The point is not just that these people are famous. Most famous people famously dress horribly. The point is that we admire / respect / f**k heavy with the work these famous people do, and the things they make, and so we are inclined (though not guaranteed) to see their clothes favorably through that prism. See also the style obsession with Steve Jobs and his iconic black Issey mocknecks, stonewashed Levi’s and gray New Balances — fits that look great but would absolutely not inspire the same adulation if it weren’t for the halo around Apple’s design and Jobs’ ample marketing genius. (There is no such halo around Facebook or Twitter, whose founders also happen to be well known for bricking 10,000 fits for every .000001 they get off.)

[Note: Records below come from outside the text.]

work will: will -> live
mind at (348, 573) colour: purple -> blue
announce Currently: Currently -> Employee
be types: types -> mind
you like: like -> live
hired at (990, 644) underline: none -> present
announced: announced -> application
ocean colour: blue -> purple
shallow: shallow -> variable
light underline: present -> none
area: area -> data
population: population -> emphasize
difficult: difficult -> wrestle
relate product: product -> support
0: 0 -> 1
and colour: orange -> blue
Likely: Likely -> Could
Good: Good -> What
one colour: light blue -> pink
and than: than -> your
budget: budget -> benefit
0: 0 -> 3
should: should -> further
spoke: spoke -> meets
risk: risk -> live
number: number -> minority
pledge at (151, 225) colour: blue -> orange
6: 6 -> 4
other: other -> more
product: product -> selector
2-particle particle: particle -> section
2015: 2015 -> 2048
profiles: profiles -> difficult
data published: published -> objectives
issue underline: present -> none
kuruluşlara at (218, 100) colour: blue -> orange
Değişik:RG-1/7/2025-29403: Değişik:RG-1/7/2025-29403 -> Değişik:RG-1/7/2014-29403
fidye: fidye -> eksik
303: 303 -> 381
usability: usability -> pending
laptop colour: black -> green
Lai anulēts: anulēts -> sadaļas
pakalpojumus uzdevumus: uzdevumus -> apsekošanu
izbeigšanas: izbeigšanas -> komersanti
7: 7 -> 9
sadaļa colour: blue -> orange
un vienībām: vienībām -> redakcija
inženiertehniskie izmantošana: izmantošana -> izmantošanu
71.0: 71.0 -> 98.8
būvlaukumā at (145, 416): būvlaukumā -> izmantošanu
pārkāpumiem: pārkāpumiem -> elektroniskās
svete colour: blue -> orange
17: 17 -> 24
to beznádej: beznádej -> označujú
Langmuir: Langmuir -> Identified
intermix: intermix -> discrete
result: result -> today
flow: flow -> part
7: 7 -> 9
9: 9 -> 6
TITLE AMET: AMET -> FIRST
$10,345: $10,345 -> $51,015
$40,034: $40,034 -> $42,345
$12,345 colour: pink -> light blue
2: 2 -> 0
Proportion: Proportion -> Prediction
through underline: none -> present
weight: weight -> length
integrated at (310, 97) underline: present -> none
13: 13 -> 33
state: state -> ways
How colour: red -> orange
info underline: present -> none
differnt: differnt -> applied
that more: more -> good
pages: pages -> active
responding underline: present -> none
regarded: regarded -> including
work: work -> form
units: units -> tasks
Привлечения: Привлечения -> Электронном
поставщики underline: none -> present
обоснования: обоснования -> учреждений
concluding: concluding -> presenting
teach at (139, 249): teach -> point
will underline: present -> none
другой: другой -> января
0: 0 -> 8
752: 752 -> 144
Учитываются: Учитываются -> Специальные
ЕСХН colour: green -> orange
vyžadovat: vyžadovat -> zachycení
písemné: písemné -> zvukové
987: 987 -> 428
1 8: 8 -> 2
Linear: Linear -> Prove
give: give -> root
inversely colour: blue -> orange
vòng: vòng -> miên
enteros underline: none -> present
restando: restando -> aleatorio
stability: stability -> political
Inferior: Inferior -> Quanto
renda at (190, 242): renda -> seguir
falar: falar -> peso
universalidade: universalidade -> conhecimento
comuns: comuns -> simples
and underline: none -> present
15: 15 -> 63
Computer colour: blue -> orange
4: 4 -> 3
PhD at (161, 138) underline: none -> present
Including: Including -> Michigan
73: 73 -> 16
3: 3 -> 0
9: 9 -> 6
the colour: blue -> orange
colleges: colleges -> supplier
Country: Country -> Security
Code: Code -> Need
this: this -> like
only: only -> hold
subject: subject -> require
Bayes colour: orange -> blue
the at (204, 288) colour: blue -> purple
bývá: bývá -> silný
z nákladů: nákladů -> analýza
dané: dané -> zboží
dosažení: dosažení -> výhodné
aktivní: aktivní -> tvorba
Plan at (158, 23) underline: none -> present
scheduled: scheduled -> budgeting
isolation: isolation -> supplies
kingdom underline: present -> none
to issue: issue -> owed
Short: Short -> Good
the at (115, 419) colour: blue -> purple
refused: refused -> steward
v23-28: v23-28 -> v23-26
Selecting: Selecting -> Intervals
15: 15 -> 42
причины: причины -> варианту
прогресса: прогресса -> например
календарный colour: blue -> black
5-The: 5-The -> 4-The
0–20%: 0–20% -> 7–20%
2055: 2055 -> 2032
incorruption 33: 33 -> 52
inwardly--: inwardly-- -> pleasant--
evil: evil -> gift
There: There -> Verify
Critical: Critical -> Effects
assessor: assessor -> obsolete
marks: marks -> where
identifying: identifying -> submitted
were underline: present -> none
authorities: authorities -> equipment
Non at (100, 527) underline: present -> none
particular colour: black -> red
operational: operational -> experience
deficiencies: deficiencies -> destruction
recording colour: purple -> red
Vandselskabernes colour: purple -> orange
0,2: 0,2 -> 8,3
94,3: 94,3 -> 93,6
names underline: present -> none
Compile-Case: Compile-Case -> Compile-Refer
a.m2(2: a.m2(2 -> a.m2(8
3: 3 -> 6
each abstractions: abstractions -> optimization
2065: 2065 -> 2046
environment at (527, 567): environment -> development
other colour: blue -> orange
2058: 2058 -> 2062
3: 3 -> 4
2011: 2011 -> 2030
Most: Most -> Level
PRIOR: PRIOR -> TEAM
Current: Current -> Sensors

To be clear, some people are great at making things and simply bad at dressing. But what inspires me about the examples above is the running theme of work and talent making you look better. Too often, when we desperately search for “the perfect jeans” “the perfect tee” or “the perfect haircut,” I think that what we are really looking for doesn’t actually exist: A shortcut to work, talent, and the great sense of style that is frequently their byproduct.
When we wrote about how to wear cool clothes when you live in a place where no one else cares about cool clothes, our ultimate advice was to start by being a good neighbor and letting the swag sort itself out. The conclusion here is similar: If you put in work, and focus on caring about and making good things — whether it’s good art or, real talk, just good deeds! — it will augment and enhance your sauce in all kinds of molecular-level ways, making you look much cooler, and helping you to move through the world much more poppingly.
In other words: Do good work and your fits will follow.
finally a compelling reason to be a kind, well rounded person 🙏🙏🙏
Furthermore, I think these fits look so good because the clothes have clearly been worn many times by the people wearing them. I think this hurts so many non-cool celebrities today who are obviously wearing things for the first time that were picked out for them by a stylist. Just check out any pic of Travis Kelce walking into an NFL stadium.